Langes Gespräch beim Ordnungsamt
Doch Brigitte Kinsky wollte es darauf nicht beruhen lassen. Gemeinsam mit Sabrina Führer und Behindertenkoordinatorin Ines Großer sprach sie beim Ordnungsamt vor, um auf ihr Anliegen aufmerksam zu machen. Dort stieß das Trio bei Burkhard Overkamp nach einem intensiven Gespräch auf Verständnis. „Sie haben mich letztlich überzeugt, dass es für solch einen Hund wichtig ist, sich ein bisschen entspannen zu können“, so Overkamp. Ab sofort können also hochgradig Sehbehinderte für ihren Blindenführhund eine Ausnahmegenehmigung vom Leinenzwang beantragen – was übrigens in den Nachbarstädten Hattingen, Dortmund und Ennepetal schon länger möglich ist.

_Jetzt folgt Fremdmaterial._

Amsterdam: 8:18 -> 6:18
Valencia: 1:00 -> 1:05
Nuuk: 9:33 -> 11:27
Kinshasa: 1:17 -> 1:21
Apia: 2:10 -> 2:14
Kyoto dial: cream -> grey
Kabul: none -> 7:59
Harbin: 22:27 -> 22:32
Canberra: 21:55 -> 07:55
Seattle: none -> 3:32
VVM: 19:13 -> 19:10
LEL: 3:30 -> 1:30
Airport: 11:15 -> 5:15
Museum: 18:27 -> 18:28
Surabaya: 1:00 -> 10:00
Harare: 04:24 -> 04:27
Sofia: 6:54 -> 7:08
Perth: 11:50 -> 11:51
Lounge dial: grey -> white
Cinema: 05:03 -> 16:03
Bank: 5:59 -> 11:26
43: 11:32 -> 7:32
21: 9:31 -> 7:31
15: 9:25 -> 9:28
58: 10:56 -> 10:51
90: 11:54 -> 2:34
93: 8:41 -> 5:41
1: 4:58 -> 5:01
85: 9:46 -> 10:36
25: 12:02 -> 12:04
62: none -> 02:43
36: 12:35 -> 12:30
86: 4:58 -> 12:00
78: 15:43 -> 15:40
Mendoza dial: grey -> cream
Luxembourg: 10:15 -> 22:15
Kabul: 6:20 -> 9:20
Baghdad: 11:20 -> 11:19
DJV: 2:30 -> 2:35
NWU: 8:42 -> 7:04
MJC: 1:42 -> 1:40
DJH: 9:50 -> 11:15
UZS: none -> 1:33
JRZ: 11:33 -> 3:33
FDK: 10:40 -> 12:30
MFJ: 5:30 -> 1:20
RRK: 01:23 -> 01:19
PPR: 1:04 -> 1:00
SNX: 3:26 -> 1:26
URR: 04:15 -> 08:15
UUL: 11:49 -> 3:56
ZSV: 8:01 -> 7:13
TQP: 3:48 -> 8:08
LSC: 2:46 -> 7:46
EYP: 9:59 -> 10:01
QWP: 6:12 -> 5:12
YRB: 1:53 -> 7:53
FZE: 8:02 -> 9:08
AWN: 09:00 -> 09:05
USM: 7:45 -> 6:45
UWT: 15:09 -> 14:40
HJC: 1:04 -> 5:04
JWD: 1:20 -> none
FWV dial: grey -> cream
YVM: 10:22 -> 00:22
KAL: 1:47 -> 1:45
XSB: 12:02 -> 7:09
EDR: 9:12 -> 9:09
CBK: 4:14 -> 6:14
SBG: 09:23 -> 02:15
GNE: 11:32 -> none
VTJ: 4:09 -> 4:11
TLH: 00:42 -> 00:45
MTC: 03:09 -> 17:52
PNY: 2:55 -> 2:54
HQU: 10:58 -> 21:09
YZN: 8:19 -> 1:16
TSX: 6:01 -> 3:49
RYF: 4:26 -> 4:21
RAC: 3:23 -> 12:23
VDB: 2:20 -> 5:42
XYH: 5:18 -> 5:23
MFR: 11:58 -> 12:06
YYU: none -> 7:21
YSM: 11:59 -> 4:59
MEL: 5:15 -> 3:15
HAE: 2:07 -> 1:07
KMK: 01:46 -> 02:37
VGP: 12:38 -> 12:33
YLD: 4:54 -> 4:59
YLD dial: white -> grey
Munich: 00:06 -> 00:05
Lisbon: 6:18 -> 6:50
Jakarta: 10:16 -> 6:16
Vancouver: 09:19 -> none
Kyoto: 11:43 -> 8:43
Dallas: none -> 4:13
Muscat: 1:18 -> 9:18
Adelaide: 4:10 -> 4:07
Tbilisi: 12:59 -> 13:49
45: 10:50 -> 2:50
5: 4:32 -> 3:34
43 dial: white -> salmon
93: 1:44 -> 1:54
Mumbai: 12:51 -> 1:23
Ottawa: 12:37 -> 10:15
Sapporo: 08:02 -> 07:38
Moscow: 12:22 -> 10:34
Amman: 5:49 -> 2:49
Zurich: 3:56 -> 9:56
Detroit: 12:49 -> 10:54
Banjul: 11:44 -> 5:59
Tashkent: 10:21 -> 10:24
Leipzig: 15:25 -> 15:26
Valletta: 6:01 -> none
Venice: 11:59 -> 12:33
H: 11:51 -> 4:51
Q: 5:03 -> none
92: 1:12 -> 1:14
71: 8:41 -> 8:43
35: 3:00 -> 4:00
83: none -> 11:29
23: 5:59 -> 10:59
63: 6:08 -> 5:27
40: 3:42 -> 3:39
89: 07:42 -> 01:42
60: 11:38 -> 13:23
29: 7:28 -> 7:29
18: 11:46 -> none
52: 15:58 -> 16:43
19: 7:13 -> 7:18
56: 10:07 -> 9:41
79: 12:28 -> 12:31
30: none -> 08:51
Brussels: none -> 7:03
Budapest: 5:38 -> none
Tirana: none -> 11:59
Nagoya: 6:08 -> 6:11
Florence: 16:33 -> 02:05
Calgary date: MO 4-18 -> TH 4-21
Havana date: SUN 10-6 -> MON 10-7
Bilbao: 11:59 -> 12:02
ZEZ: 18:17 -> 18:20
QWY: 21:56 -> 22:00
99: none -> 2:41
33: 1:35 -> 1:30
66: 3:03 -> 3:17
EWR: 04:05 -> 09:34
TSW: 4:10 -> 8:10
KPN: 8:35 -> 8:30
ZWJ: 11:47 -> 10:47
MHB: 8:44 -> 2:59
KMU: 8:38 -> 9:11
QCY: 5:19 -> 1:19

Tiere tragen orangefarbene Decke
Wer solch einem frei laufenden Tier begegnet, muss sich nun keine Sorgen machen: „Für die Ausbildung eines Blindenführhundes eignen sich nur absolut friedfertige, menschenfreundliche und intelligente Hunde, die darauf trainiert sind, hochkonzentriert zu arbeiten“, sagt Burkhard Overkamp. Erkennen kann man die Tiere übrigens am orangefarbenen Deckchen, das sie um den Körper gebunden tragen. Und obwohl der Blinden- und Sehbehindertenverein Witten, dem auch Brigitte Kinsky und Sabrina Führer angehören, rund 40 Mitglieder hat, gebe es ohnehin nur drei Blindenführhunde in der Stadt
Sabrina Führer (35), die mit dem linken Auge noch hell und dunkel unterscheiden kann und sonst blind ist, ist seit 15 Jahren mit Hund unterwegs. „Dann bin ich schneller und flexibler als mit dem Stock“, sagt sie. Guinness führt sie zur Arbeit, begleitet sie zum Arzt oder bei Einkäufen. Schon oft habe es Diskussionen gegeben, wenn sie das Tier in Geschäfte oder Praxen mitgenommen hat, die sie nicht regelmäßig besucht. So dürfe Guinness zwar in Halle und Ambulanz des Evangelischen Krankenhauses, nicht jedoch ins Marien-Hospital. Deshalb freut sie sich umso mehr, dass zumindest das Leinenproblem nun gelöst ist.
>> DIE GESETZESLAGE
Insgesamt gibt es etwa 6000 gemeldete Hunde in Witten. Generell gilt für sie in der Stadt eine Anleinpflicht, aber kein genereller Leinenzwang. Darauf verweist Burkhard Overkamp vom Ordnungsamt. Laut Landeshundegesetz müssen Hunde, die mehr als 20 Kilo schwer und größer als 40 Zentimeter sind, so ziemlich überall außerhalb der eigenen vier Wände angeleint werden: vor allem in Fußgängerzonen, in Parks und auf Friedhöfen, bei Volksfesten und anderen Menschenansammlungen.
Das Landesforstgesetz wiederum gibt vor, dass kleine und große Hunde auf Waldwegen ohne Leine laufen dürfen, wenn sie bei Herrchen und Frauchen bleiben.
Trotzdem treffen die Außendienstmitarbeiter des Ordnungsamtes, die zivil oder in Uniform unterwegs sind, bei ihren Kontrollen immer wieder auf Hundebesitzer, die sich nicht daran halten. „Es kommt auch öfter vor, dass Bürger so etwas melden“, sagt Overkamp. Allein in diesem Jahr hätten bereits 45 von ihnen ein Verwarngeld erhalten. Wenn ein kleiner Hund in entsprechender Situation nicht angeleint ist, kostet das 25 Euro, Besitzer großer Tiere zahlen 45 Euro.
Auch nicht beseitigte Hundehaufen stellen nach wie vor ein Problem dar, so Overkamp. Und vergangene Woche habe er vier Beißvorfälle auf den Tisch bekommen – die Hunde waren zum Teil nicht angeleint.